# WHAT TO DO
The answer must be a single number: how many lines in the entries below contain the word "elbow".

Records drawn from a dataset

=== Section Start ===

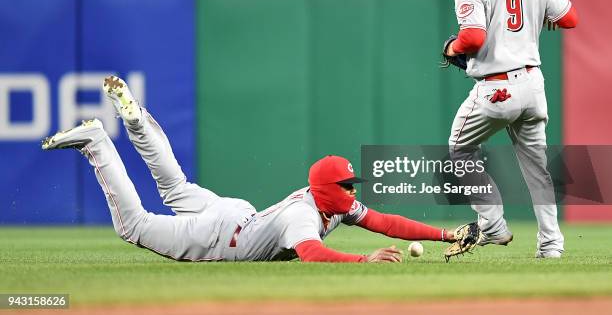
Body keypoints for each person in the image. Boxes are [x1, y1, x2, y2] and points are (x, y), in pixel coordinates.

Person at [42, 76, 466, 263]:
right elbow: (312, 253)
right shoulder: (304, 215)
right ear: (325, 187)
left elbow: (386, 222)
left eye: (352, 186)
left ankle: (135, 120)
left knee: (173, 186)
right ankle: (98, 142)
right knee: (135, 225)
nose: (353, 193)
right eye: (347, 186)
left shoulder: (331, 203)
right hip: (219, 235)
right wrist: (362, 259)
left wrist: (447, 233)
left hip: (238, 217)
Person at [442, 0, 579, 258]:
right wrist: (541, 18)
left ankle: (493, 226)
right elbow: (570, 18)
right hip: (533, 85)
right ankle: (551, 245)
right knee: (538, 169)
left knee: (459, 151)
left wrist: (451, 49)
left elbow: (472, 39)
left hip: (496, 87)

=== Section End ===

# ANSWER SECTION
4